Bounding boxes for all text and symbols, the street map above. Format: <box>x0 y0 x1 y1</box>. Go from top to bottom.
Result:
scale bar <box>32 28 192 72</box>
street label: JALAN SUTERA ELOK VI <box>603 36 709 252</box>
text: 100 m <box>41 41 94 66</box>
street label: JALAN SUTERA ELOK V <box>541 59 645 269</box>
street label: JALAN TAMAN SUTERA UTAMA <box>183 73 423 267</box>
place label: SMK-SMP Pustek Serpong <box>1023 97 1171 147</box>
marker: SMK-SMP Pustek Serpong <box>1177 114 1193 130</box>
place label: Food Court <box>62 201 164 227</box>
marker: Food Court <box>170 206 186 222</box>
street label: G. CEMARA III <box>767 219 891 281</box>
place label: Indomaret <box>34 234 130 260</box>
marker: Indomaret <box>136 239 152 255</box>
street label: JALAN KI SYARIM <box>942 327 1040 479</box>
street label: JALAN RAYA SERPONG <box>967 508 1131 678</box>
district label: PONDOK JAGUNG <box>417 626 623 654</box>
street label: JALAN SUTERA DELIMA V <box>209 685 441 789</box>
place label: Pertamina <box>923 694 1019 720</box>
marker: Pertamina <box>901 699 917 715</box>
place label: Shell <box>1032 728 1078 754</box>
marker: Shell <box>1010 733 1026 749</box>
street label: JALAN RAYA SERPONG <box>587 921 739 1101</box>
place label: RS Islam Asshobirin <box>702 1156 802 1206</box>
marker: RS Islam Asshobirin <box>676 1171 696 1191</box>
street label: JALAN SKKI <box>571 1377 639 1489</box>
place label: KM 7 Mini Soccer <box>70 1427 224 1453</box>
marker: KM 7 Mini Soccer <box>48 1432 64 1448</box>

_Problem details:_ If a line in the records above holds the string "marker", copy it out.

_Written answer:_
marker: SMK-SMP Pustek Serpong <box>1177 114 1193 130</box>
marker: Food Court <box>170 206 186 222</box>
marker: Indomaret <box>136 239 152 255</box>
marker: Pertamina <box>901 699 917 715</box>
marker: Shell <box>1010 733 1026 749</box>
marker: RS Islam Asshobirin <box>676 1171 696 1191</box>
marker: KM 7 Mini Soccer <box>48 1432 64 1448</box>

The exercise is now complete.